━━ SUPPLIED RECORDS ━━
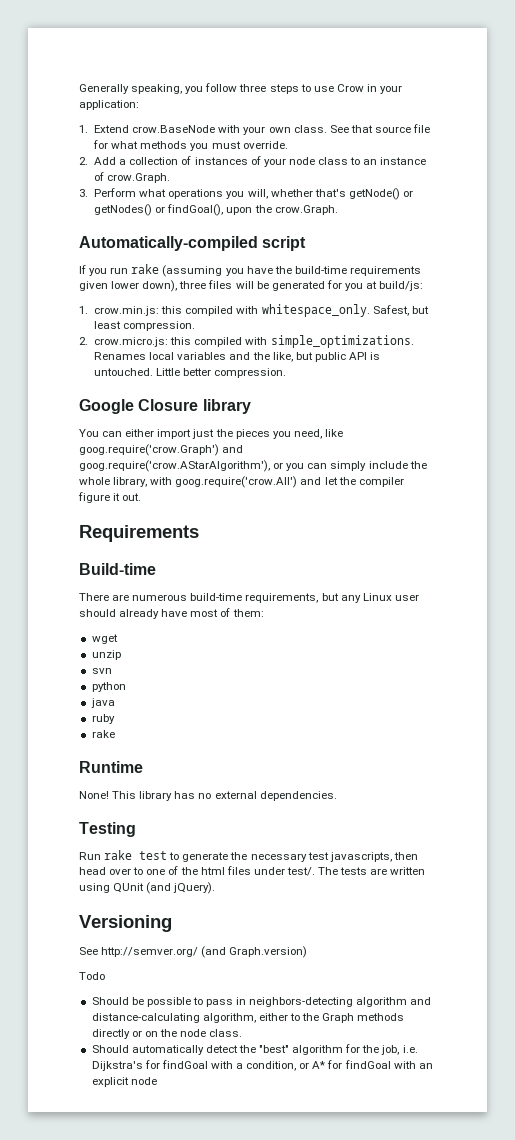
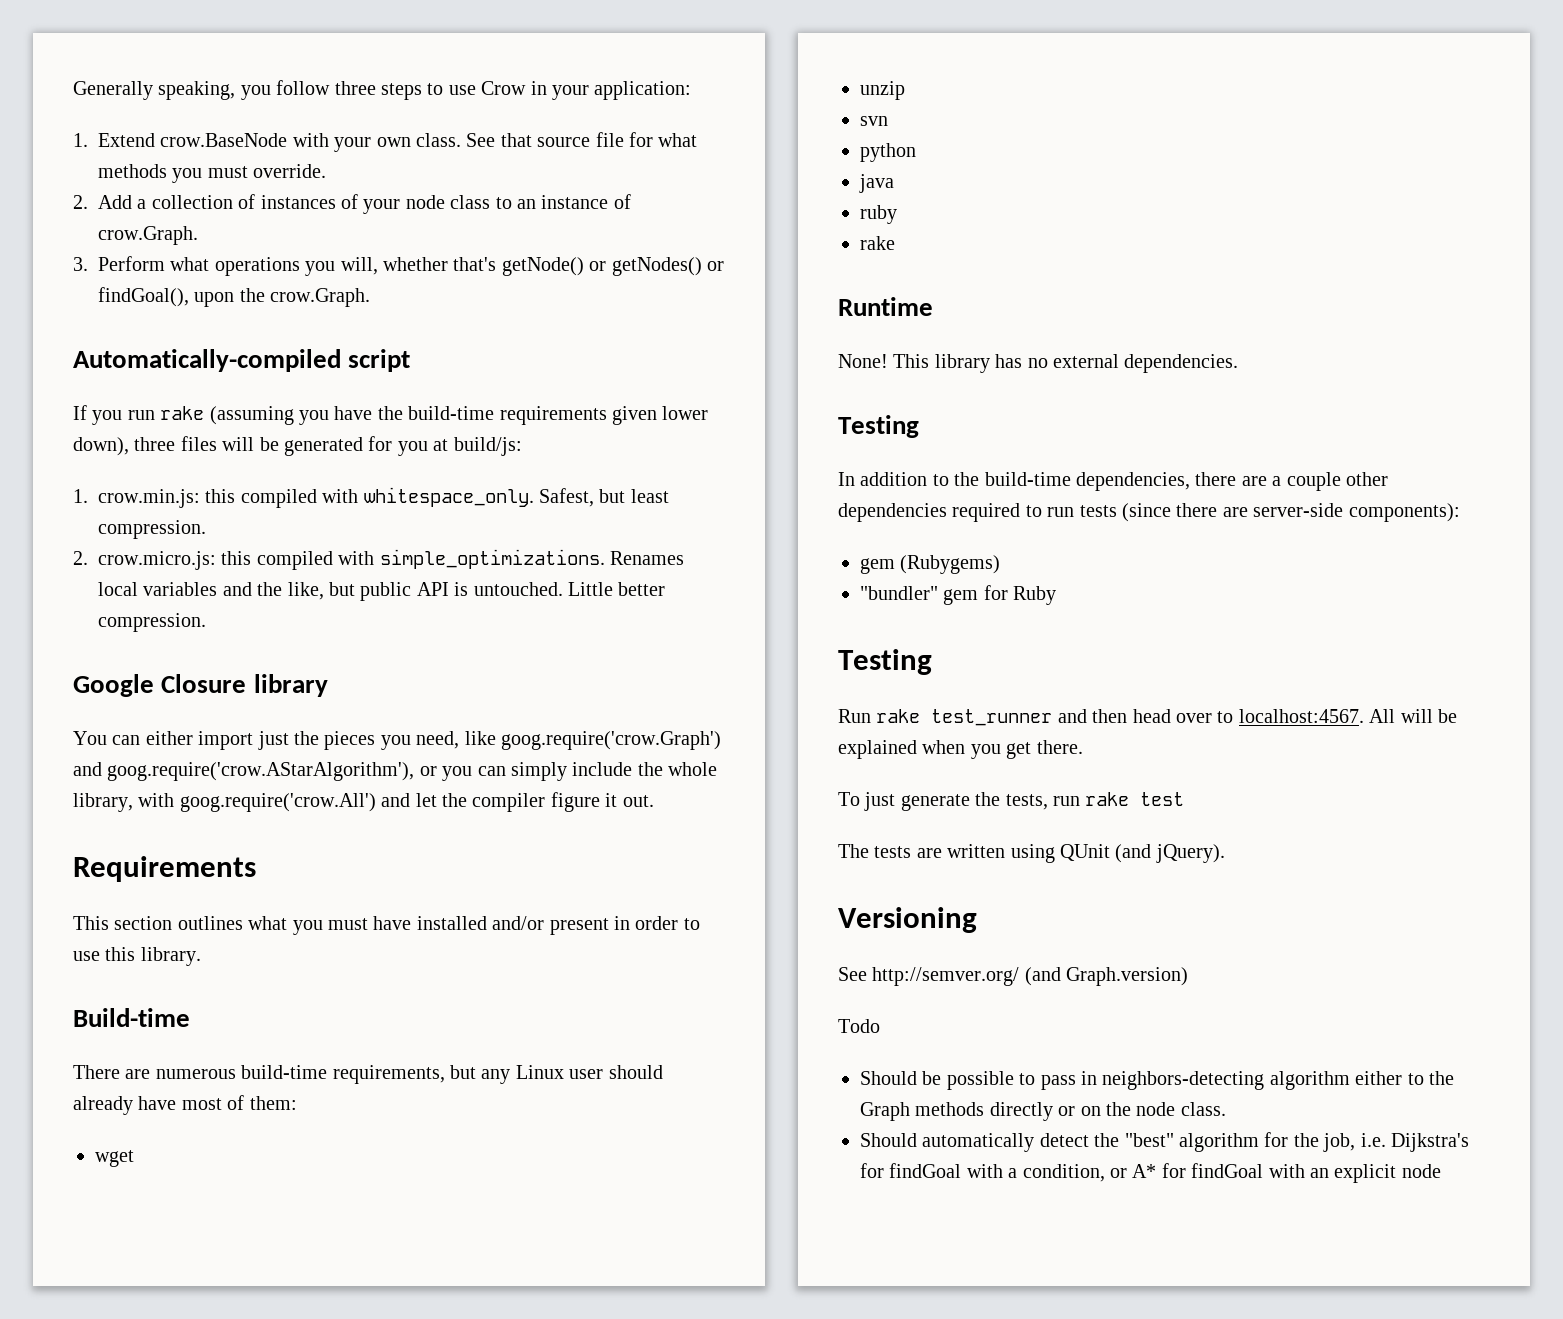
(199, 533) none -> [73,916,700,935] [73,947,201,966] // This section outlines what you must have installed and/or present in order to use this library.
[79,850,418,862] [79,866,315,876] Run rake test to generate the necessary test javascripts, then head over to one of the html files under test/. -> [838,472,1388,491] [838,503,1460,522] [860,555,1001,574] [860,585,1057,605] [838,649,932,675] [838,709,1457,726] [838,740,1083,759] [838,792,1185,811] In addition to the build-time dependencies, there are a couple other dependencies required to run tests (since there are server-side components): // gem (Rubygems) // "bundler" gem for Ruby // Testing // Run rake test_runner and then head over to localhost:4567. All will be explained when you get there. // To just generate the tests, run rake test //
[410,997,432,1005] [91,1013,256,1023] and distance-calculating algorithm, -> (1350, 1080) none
━━━
━━ SUPPLIED RECORDS ━━
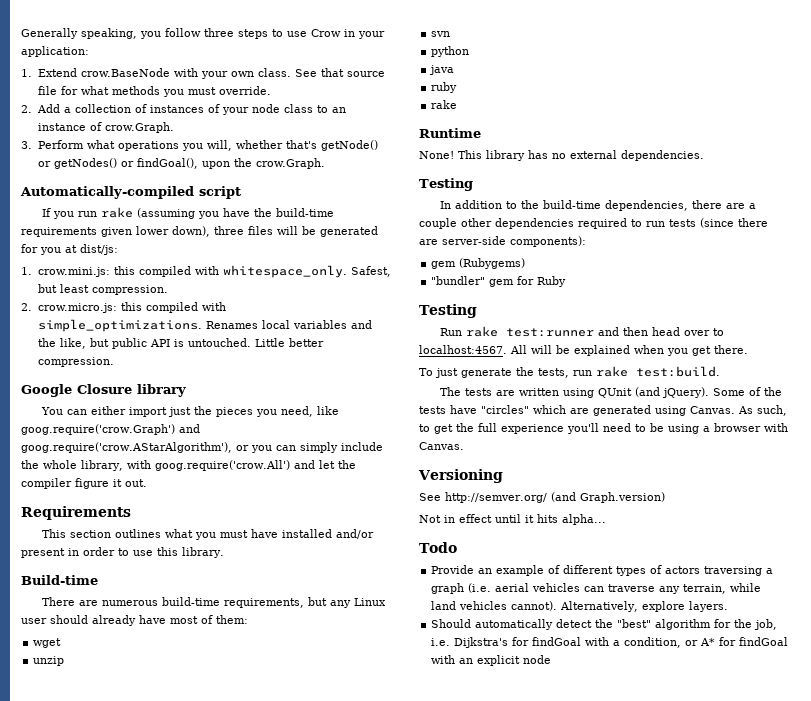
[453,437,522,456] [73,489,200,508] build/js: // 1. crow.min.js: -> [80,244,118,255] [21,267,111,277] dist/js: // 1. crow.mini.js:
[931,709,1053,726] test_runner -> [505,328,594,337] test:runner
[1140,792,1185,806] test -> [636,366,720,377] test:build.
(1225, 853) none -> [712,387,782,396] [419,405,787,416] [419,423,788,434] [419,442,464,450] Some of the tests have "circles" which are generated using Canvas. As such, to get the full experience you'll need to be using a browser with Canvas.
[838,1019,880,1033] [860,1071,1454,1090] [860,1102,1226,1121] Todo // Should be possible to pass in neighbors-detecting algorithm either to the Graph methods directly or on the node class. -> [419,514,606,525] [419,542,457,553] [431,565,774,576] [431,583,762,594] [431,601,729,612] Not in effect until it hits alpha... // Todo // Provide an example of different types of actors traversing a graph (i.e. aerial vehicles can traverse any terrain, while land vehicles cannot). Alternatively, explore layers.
━━━
— EXERCISE DIRECTIONS —
Within the listing above, extract exactly the lines from the line with "[453,437,522,456] [73,489,200,508] build/js: //" to the line with "[1140,792,1185,806] test ->", the two named lines included, and no others.

— PROBLEM SOLUTION —
[453,437,522,456] [73,489,200,508] build/js: // 1. crow.min.js: -> [80,244,118,255] [21,267,111,277] dist/js: // 1. crow.mini.js:
[931,709,1053,726] test_runner -> [505,328,594,337] test:runner
[1140,792,1185,806] test -> [636,366,720,377] test:build.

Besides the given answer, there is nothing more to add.